Molti infatti conoscendo la verità di certe cose andarono in rovina poiché le cose erano proprio tali che sarebbe stato meglio se non le avessero mai conosciute. L’altro invece, che vuole ingannare il prossimo, può farlo affinché costui ne tragga un qualche vantaggio: ad esempio certuni si sarebbero suicidati se avessero conosciuto una qualche sciagura capitata realmente ai propri cari; credendo invece a quella falsità si trattennero dal suicidio. In tal modo fu utile a questi ultimi essere stati ingannati, come fu dannoso ai primi l’aver conosciuto la verità. Non si tratta dunque di appurare quali siano stati i sentimenti con cui l’uno ha detto il falso per non lasciar cadere in inganno e l’altro ha detto il vero volendo ingannare: se cioè volevano giovare o nuocere. Escludendo per ora la questione dei vantaggi o dei danni derivati a coloro cui si parla, vogliamo limitarci a considerare la verità e la falsità delle affermazioni in se stesse e vedere quale dei due soggetti sia reo di menzogna, o se per caso lo siano tutti e due o nessuno dei due. In effetti se è menzogna parlare con l’intenzione di dire il falso, ha mentito naturalmente colui che ha inteso dire una falsità dicendo poi quel che gli è piaciuto dire e dicendolo magari con l’intenzione di non ingannare.

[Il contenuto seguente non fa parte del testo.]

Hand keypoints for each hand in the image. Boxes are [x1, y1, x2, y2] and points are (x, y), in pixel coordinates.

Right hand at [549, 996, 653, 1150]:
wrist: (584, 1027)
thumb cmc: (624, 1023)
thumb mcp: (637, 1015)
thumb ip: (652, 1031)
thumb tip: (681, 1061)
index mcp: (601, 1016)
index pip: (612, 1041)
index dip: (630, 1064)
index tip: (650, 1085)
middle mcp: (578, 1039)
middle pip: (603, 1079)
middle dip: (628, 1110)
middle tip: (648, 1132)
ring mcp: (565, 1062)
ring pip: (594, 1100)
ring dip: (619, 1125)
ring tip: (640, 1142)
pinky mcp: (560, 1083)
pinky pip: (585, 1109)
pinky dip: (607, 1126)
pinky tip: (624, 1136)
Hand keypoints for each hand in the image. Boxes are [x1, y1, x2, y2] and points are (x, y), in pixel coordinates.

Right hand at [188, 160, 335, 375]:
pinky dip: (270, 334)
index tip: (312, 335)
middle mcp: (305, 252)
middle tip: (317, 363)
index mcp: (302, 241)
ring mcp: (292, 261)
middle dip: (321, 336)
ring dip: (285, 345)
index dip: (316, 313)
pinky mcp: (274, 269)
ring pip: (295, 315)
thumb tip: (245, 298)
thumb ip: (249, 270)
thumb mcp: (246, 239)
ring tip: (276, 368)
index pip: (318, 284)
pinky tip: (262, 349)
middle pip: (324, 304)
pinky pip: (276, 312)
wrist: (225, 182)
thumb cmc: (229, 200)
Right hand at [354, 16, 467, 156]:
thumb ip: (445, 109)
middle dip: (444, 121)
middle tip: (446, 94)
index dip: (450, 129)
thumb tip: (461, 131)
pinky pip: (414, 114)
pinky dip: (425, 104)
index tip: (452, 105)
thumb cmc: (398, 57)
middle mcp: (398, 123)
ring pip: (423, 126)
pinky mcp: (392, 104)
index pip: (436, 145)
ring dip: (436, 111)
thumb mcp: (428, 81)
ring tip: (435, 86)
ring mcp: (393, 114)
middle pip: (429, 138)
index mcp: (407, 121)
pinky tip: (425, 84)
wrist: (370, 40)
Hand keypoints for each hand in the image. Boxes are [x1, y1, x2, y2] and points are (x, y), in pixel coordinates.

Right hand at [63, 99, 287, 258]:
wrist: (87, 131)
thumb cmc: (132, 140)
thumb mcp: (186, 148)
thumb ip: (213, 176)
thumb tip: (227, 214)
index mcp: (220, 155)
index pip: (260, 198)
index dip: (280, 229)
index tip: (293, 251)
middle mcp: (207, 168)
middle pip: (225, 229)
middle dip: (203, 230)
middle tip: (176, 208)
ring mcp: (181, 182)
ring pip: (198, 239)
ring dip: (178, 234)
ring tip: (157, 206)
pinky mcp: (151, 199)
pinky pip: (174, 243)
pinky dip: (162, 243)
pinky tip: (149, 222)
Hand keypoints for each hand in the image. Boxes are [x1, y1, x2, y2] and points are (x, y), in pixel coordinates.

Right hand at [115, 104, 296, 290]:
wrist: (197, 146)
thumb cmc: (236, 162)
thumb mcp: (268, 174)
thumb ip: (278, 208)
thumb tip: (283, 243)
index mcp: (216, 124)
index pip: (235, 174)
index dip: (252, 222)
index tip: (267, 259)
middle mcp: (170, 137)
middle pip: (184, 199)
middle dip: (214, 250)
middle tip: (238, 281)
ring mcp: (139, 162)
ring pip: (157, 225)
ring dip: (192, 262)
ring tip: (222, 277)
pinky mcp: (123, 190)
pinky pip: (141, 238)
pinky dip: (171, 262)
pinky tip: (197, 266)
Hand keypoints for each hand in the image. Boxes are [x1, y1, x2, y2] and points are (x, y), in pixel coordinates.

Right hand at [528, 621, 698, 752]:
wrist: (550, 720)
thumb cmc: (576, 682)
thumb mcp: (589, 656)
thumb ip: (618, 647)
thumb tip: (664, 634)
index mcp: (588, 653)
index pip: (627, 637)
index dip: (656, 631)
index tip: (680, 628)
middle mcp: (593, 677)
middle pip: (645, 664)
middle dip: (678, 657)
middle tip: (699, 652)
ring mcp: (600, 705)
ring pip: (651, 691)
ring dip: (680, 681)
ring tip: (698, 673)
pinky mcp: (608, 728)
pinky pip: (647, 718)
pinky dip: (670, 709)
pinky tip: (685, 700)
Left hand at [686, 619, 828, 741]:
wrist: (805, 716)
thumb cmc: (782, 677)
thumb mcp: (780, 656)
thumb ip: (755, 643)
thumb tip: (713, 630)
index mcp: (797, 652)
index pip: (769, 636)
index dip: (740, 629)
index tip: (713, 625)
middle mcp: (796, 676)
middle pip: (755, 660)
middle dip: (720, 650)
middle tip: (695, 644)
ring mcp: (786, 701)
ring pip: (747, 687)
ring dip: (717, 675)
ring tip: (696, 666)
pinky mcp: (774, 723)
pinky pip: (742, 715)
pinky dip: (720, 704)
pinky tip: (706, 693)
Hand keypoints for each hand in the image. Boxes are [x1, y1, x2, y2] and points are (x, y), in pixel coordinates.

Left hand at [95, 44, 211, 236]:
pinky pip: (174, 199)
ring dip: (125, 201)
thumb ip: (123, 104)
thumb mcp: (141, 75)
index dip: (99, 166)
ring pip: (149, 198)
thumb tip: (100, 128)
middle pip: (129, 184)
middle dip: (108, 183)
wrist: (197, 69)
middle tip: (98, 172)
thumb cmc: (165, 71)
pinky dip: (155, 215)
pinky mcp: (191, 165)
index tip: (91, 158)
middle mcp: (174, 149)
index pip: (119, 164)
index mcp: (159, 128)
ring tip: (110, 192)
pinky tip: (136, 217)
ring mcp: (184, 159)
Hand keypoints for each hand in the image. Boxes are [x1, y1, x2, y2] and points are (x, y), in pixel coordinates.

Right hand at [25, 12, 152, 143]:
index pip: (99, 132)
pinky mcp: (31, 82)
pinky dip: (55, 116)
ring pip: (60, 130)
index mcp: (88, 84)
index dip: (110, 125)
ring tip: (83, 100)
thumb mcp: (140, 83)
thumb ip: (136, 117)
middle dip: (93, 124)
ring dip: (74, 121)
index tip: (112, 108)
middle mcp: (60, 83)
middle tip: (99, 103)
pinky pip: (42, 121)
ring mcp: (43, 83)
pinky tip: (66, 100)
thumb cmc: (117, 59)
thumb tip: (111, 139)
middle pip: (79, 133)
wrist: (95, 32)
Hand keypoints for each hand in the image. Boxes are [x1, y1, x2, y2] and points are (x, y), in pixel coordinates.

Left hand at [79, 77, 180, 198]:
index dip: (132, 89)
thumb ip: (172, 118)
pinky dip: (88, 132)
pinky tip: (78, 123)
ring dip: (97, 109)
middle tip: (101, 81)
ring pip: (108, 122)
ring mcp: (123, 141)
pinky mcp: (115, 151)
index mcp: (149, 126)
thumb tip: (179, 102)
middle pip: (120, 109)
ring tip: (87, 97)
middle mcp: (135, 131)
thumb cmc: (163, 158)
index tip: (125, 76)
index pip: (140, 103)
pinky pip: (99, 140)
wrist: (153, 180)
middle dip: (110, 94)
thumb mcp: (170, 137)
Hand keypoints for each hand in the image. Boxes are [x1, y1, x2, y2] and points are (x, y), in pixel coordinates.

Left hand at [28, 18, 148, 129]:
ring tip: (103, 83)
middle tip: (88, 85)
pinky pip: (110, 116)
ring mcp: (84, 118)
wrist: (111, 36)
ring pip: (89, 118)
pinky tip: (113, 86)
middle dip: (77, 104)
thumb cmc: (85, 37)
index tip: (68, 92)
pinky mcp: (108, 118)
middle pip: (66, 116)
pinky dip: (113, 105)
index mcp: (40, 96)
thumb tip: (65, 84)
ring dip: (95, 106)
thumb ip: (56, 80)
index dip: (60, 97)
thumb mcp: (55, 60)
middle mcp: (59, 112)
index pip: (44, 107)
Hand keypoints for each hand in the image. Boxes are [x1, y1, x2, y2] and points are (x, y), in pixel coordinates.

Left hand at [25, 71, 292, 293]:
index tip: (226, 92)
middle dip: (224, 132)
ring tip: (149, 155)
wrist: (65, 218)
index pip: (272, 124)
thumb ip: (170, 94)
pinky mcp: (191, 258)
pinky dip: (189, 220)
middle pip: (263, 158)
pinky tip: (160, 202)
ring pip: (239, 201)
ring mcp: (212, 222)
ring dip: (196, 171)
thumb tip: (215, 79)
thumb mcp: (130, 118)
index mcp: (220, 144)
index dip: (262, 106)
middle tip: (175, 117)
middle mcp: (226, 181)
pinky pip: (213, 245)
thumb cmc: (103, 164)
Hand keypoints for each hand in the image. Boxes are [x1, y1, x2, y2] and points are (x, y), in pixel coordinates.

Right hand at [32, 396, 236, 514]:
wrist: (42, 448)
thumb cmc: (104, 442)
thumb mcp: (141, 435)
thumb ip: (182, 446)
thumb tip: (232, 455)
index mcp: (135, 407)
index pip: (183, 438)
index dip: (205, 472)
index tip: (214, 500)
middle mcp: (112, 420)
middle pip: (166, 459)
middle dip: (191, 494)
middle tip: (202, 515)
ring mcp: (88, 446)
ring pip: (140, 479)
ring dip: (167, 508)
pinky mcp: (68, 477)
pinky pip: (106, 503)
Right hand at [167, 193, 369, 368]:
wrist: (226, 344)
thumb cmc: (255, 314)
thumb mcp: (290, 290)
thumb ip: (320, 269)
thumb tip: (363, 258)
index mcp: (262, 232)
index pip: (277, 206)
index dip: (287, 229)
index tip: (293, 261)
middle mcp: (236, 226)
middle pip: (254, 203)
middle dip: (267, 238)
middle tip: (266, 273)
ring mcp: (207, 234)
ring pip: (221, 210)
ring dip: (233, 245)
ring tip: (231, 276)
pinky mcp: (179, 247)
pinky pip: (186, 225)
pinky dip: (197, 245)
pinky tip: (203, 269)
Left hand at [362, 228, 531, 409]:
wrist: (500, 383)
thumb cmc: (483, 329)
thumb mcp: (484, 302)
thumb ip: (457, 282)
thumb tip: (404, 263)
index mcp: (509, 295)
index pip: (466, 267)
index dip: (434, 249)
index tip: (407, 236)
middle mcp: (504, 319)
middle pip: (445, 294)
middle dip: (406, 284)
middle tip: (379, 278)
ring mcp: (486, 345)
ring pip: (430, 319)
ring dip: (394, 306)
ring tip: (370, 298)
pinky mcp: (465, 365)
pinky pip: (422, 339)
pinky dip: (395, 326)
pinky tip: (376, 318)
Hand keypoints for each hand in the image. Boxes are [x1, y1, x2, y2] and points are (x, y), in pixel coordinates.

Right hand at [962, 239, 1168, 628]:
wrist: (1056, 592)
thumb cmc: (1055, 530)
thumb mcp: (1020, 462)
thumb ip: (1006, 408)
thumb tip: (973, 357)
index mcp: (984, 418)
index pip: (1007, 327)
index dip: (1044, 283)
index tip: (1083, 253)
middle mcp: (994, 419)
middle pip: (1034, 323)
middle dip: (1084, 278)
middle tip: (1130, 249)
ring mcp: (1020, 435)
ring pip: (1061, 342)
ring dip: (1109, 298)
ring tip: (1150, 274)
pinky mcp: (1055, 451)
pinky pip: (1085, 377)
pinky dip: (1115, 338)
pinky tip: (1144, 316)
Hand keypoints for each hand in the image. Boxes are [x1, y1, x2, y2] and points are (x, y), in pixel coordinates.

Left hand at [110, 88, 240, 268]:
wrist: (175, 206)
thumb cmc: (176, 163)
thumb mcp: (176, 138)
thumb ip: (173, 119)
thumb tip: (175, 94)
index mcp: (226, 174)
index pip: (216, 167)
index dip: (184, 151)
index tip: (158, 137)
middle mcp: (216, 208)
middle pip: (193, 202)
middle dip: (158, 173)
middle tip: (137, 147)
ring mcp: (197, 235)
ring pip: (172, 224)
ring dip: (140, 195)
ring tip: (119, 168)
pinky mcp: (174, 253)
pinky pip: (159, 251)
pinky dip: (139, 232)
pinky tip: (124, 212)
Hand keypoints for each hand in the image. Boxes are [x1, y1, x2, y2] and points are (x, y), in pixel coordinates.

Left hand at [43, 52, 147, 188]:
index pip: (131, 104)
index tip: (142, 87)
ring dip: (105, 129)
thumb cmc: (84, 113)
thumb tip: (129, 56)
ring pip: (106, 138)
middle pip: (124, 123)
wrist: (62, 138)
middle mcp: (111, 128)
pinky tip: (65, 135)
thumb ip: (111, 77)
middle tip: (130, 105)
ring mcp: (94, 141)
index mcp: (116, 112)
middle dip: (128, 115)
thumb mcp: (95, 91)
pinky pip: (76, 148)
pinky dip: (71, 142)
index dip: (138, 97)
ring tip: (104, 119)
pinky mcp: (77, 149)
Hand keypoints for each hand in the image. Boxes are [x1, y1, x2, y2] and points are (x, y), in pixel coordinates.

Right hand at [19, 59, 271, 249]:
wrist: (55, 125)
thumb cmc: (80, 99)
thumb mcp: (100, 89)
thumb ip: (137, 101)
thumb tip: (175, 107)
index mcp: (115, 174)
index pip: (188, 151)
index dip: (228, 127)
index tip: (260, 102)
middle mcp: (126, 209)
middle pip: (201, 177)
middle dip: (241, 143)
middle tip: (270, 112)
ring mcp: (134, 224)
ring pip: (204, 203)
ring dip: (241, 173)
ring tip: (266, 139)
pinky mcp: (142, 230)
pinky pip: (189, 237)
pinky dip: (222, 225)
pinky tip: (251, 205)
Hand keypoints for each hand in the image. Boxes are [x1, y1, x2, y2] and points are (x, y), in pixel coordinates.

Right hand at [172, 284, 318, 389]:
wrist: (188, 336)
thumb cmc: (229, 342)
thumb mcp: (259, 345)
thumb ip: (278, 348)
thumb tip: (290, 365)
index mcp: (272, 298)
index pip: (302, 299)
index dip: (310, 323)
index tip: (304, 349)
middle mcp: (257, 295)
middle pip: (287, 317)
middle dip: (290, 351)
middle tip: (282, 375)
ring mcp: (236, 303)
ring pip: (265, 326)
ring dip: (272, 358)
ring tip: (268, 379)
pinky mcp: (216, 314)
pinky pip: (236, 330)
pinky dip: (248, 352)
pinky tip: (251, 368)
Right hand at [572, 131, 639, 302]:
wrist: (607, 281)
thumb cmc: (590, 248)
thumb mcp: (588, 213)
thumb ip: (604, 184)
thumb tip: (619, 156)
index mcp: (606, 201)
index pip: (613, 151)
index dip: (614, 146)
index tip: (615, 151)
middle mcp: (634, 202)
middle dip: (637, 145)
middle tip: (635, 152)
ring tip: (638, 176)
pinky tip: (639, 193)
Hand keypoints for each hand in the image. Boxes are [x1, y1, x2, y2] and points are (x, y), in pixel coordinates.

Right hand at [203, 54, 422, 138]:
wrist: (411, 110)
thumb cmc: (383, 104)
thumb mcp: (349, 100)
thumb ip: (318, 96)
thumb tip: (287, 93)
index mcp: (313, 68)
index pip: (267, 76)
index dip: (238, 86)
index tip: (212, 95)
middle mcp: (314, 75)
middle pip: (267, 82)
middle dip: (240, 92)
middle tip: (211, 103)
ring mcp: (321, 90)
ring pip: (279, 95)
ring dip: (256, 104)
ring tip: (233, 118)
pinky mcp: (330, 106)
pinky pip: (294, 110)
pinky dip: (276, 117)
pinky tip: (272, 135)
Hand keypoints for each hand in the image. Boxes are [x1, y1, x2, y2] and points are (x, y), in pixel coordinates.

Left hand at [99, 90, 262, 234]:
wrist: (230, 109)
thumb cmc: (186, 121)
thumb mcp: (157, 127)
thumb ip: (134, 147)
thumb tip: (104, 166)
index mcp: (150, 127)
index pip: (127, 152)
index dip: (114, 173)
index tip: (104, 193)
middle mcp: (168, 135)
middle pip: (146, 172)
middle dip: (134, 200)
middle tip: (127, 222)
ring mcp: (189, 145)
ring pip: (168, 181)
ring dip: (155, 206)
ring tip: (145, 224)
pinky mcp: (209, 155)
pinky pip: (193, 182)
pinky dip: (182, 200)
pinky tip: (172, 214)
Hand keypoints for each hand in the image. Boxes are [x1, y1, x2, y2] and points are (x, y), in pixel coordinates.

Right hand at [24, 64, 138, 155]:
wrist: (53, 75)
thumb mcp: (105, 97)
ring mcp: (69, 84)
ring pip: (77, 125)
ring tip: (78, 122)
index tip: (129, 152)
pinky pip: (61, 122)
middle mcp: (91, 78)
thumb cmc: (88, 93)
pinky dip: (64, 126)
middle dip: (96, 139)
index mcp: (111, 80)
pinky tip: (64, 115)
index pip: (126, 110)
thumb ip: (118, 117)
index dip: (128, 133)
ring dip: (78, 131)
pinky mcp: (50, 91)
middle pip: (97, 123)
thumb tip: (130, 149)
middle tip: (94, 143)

Se al contrario è menzogna ogni affermazione fatta con l’intenzione d’ingannare, non ha mentito il primo fra i due ma l’altro, cioè colui che anche dicendo la verità intendeva trarre in inganno. Se poi è menzogna un’affermazione detta col proposito di mescolare il vero con il falso, hanno mentito tutti e due: l’uno perché intese come falsa la sua affermazione, l’altro perché dalla sua affermazione vera intese farla prendere per falsa. Se finalmente la menzogna consiste nell’affermare il falso con l’intenzione d’affermarlo per trarre in errore, non è stato bugiardo nessuno dei due: non il primo in quanto dicendo il falso si riprometteva di indurre alla verità; non il secondo in quanto per indurre alla falsità affermava cose vere. Sarà dunque assente ogni doppiezza ed ogni falsità se affermiamo a tempo e luogo ciò che riteniamo per vero riconoscendolo anche come tale, e ciò che affermiamo è quello che vogliamo richiamare alla mente altrui. Ma si danno casi diversi, quando cioè noi tentiamo di proporre solamente quello che diciamo con le labbra, ma noi stessi crediamo vero ciò che è falso o diamo come noto ciò che ci è sconosciuto o non crediamo a ciò che si dovrebbe credere o affermiamo ciò che non si dovrebbe affermare. In questi casi c’è, sì, l’errore della sconsideratezza ma in nessun modo la menzogna. Non si deve infatti temere nessuna delle suddette definizioni quando l’animo dentro di sé è convinto di affermare una cosa che sa di essere vera, o almeno così opina o crede, e così pure se non vuol far credere altro se non quello che afferma.